Among the Nobels, physics has often taken centre stage with winners featuring some of the greatest names in the history of science such as Albert Einstein, Marie Curie and Niels Bohr, as well as inventors such as radio pioneer Guglielmo Marconi. "Some of it will go to our children".

Peebles was awarded half the prize while Mayor and Queloz shared the other half.

An exoplanet is a planet outside the solar system.

"Recently, earth-like planets with the possibility to host life have been discovered".

"One of my earliest memories is throwing a tantrum because I was not allowed to get into the coffee percolator", he said.

The Swiss astronomer, jointly with his colleague Michael Mayor, discovered the first-ever extra-solar planet, 51 Pegasi b, unofficially dubbed Bellerophon and later formally named Dimidium, on 6 October 1995.

Hansson said he hoped fans of the show liked how this year's Nobel Prizes are handled. In the decades since, scientists have detected thousands more of these exoplanets, and astronomers now think our universe contains more planets than stars. He thought it was joke at first.

'I might barely breathe, ' Queloz mentioned. "It's enormous. It's beyond usual emotions". My hand used to be shaking for a truly very long time. I'm attempting to digest it'.

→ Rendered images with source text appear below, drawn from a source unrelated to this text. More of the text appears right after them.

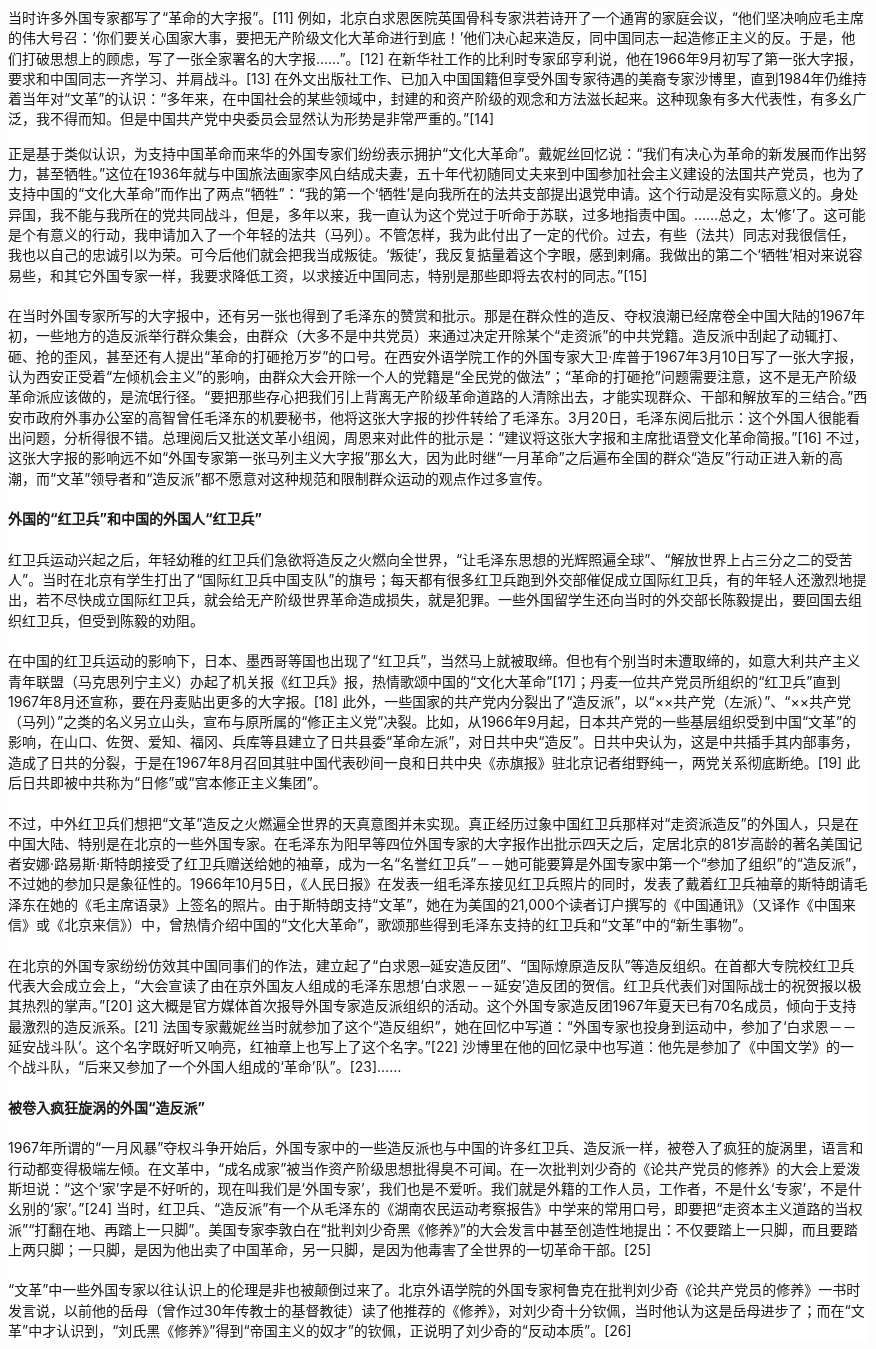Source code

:   当时许多外国专家都写了“革命的大字报”。[11] 例如，北京白求恩医院英国骨科专家洪若诗开了一个通宵的家庭会议，“他们坚决响应毛主席的伟大号召：‘你们要关心国家大事，要把无产阶级文化大革命进行到底！’他们决心起来造反，同中国同志一起造修正主义的反。于是，他们打破思想上的顾虑，写了一张全家署名的大字报……”。[12] 在新华社工作的比利时专家邱亨利说，他在1966年9月初写了第一张大字报，要求和中国同志一齐学习、并肩战斗。[13] 在外文出版社工作、已加入中国国籍但享受外国专家待遇的美裔专家沙博里，直到1984年仍维持着当年对“文革”的认识：“多年来，在中国社会的某些领域中，封建的和资产阶级的观念和方法滋长起来。这种现象有多大代表性，有多幺广泛，我不得而知。但是中国共产党中央委员会显然认为形势是非常严重的。”[14]
 </p>
 <p>
  正是基于类似认识，为支持中国革命而来华的外国专家们纷纷表示拥护“文化大革命”。戴妮丝回忆说：“我们有决心为革命的新发展而作出努力，甚至牺牲。”这位在1936年就与中国旅法画家李风白结成夫妻，五十年代初随同丈夫来到中国参加社会主义建设的法国共产党员，也为了支持中国的“文化大革命”而作出了两点“牺牲”：“我的第一个‘牺牲’是向我所在的法共支部提出退党申请。这个行动是没有实际意义的。身处异国，我不能与我所在的党共同战斗，但是，多年以来，我一直认为这个党过于听命于苏联，过多地指责中国。……总之，太‘修’了。这可能是个有意义的行动，我申请加入了一个年轻的法共（马列）。不管怎样，我为此付出了一定的代价。过去，有些（法共）同志对我很信任，我也以自己的忠诚引以为荣。可今后他们就会把我当成叛徒。‘叛徒’，我反复掂量着这个字眼，感到剌痛。我做出的第二个‘牺牲’相对来说容易些，和其它外国专家一样，我要求降低工资，以求接近中国同志，特别是那些即将去农村的同志。”[15]
  <br/>
  <br/>
  在当时外国专家所写的大字报中，还有另一张也得到了毛泽东的赞赏和批示。那是在群众性的造反、夺权浪潮已经席卷全中国大陆的1967年初，一些地方的造反派举行群众集会，由群众（大多不是中共党员）来通过决定开除某个“走资派”的中共党籍。造反派中刮起了动辄打、砸、抢的歪风，甚至还有人提出“革命的打砸抢万岁”的口号。在西安外语学院工作的外国专家大卫·库普于1967年3月10日写了一张大字报，认为西安正受着“左倾机会主义”的影响，由群众大会开除一个人的党籍是“全民党的做法”；“革命的打砸抢”问题需要注意，这不是无产阶级革命派应该做的，是流氓行径。“要把那些存心把我们引上背离无产阶级革命道路的人清除出去，才能实现群众、干部和解放军的三结合。”西安市政府外事办公室的高智曾任毛泽东的机要秘书，他将这张大字报的抄件转给了毛泽东。3月20日，毛泽东阅后批示：这个外国人很能看出问题，分析得很不错。总理阅后又批送文革小组阅，周恩来对此件的批示是：“建议将这张大字报和主席批语登文化革命简报。”[16] 不过，这张大字报的影响远不如“外国专家第一张马列主义大字报”那幺大，因为此时继“一月革命”之后遍布全国的群众“造反”行动正进入新的高潮，而“文革”领导者和“造反派”都不愿意对这种规范和限制群众运动的观点作过多宣传。
  <br/>
  <br/>
  <strong>
   外国的“红卫兵”和中国的外国人“红卫兵”
   <br/>
  </strong>
  <br/>
  红卫兵运动兴起之后，年轻幼稚的红卫兵们急欲将造反之火燃向全世界，“让毛泽东思想的光辉照遍全球”、“解放世界上占三分之二的受苦人”。当时在北京有学生打出了“国际红卫兵中国支队”的旗号；每天都有很多红卫兵跑到外交部催促成立国际红卫兵，有的年轻人还激烈地提出，若不尽快成立国际红卫兵，就会给无产阶级世界革命造成损失，就是犯罪。一些外国留学生还向当时的外交部长陈毅提出，要回国去组织红卫兵，但受到陈毅的劝阻。
  <br/>
  <br/>
  在中国的红卫兵运动的影响下，日本、墨西哥等国也出现了“红卫兵”，当然马上就被取缔。但也有个别当时未遭取缔的，如意大利共产主义青年联盟（马克思列宁主义）办起了机关报《红卫兵》报，热情歌颂中国的“文化大革命”[17]；丹麦一位共产党员所组织的“红卫兵”直到1967年8月还宣称，要在丹麦贴出更多的大字报。[18] 此外，一些国家的共产党内分裂出了“造反派”，以“××共产党（左派）”、“××共产党（马列）”之类的名义另立山头，宣布与原所属的“修正主义党”决裂。比如，从1966年9月起，日本共产党的一些基层组织受到中国“文革”的影响，在山口、佐贺、爱知、福冈、兵库等县建立了日共县委“革命左派”，对日共中央“造反”。日共中央认为，这是中共插手其内部事务，造成了日共的分裂，于是在1967年8月召回其驻中国代表砂间一良和日共中央《赤旗报》驻北京记者绀野纯一，两党关系彻底断绝。[19] 此后日共即被中共称为“日修”或“宫本修正主义集团”。
  <br/>
  <br/>
  不过，中外红卫兵们想把“文革”造反之火燃遍全世界的天真意图并未实现。真正经历过象中国红卫兵那样对“走资派造反”的外国人，只是在中国大陆、特别是在北京的一些外国专家。在毛泽东为阳早等四位外国专家的大字报作出批示四天之后，定居北京的81岁高龄的著名美国记者安娜·路易斯·斯特朗接受了红卫兵赠送给她的袖章，成为一名“名誉红卫兵”－－她可能要算是外国专家中第一个“参加了组织”的“造反派”，不过她的参加只是象征性的。1966年10月5日，《人民日报》在发表一组毛泽东接见红卫兵照片的同时，发表了戴着红卫兵袖章的斯特朗请毛泽东在她的《毛主席语录》上签名的照片。由于斯特朗支持“文革”，她在为美国的21,000个读者订户撰写的《中国通讯》（又译作《中国来信》或《北京来信》）中，曾热情介绍中国的“文化大革命”，歌颂那些得到毛泽东支持的红卫兵和“文革”中的“新生事物”。
  <br/>
  <br/>
  在北京的外国专家纷纷仿效其中国同事们的作法，建立起了“白求恩─延安造反团”、“国际燎原造反队”等造反组织。在首都大专院校红卫兵代表大会成立会上，“大会宣读了由在京外国友人组成的毛泽东思想‘白求恩－－延安’造反团的贺信。红卫兵代表们对国际战士的祝贺报以极其热烈的掌声。”[20] 这大概是官方媒体首次报导外国专家造反派组织的活动。这个外国专家造反团1967年夏天已有70名成员，倾向于支持最激烈的造反派系。[21] 法国专家戴妮丝当时就参加了这个“造反组织”，她在回忆中写道：“外国专家也投身到运动中，参加了‘白求恩－－延安战斗队’。这个名字既好听又响亮，红袖章上也写上了这个名字。”[22] 沙博里在他的回忆录中也写道：他先是参加了《中国文学》的一个战斗队，“后来又参加了一个外国人组成的‘革命’队”。[23]……
  <br/>
  <br/>
  <strong>
   被卷入疯狂旋涡的外国“造反派”
   <br/>
  </strong>
  <br/>
  1967年所谓的“一月风暴”夺权斗争开始后，外国专家中的一些造反派也与中国的许多红卫兵、造反派一样，被卷入了疯狂的旋涡里，语言和行动都变得极端左倾。在文革中，“成名成家”被当作资产阶级思想批得臭不可闻。在一次批判刘少奇的《论共产党员的修养》的大会上爱泼斯坦说：“这个‘家’字是不好听的，现在叫我们是‘外国专家’，我们也是不爱听。我们就是外籍的工作人员，工作者，不是什幺‘专家’，不是什幺别的‘家’。”[24] 当时，红卫兵、“造反派”有一个从毛泽东的《湖南农民运动考察报告》中学来的常用口号，即要把“走资本主义道路的当权派”“打翻在地、再踏上一只脚”。美国专家李敦白在“批判刘少奇黑《修养》”的大会发言中甚至创造性地提出：不仅要踏上一只脚，而且要踏上两只脚；一只脚，是因为他出卖了中国革命，另一只脚，是因为他毒害了全世界的一切革命干部。[25]
  <br/>
  <br/>
  “文革”中一些外国专家以往认识上的伦理是非也被颠倒过来了。北京外语学院的外国专家柯鲁克在批判刘少奇《论共产党员的修养》一书时发言说，以前他的岳母（曾作过30年传教士的基督教徒）读了他推荐的《修养》，对刘少奇十分钦佩，当时他认为这是岳母进步了；而在“文革”中才认识到，“刘氏黑《修养》”得到“帝国主义的奴才”的钦佩，正说明了刘少奇的“反动本质”。[26]
  <br/>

Their work centres on the hypoxic response - the way the body reacts to oxygen flux - and "revealed the elegant mechanisms by which our cells sense oxygen levels and respond", said Dr Andrew Murray, an expert at Britain's University of Cambridge, who congratulated the three.

"No", he said, "that's never come to my mind".

"My advice is not to aim for prizes and awards", he said.

That can't quite be said for Peebles' theoretical work. That search could one day answer the question of whether life exists elsewhere in the universe. His theoretical tools assisted science in understanding the dark components of our Universe better.

A clearly delighted Peebles giggled repeatedly during a phone interview with The Associated Press, recalling how he answered a 5.30 am local time phone call from Stockholm thinking that "it's either something very wonderful or it's something awful". "Since the discovery 25 years ago, everyone kept telling me: "It's a Nobel Prize discovery". "I can't forgive him for not showing up to the scene of (his) Nobel prize".

The academy says Peebles' theories form the basis of our contemporary ideas about the universe. Referencing its theme song therefore seemed fitting, he said.

The prize amount is 9 million Swedish kroner, or about $908,280, with Peebles receiving half of the award.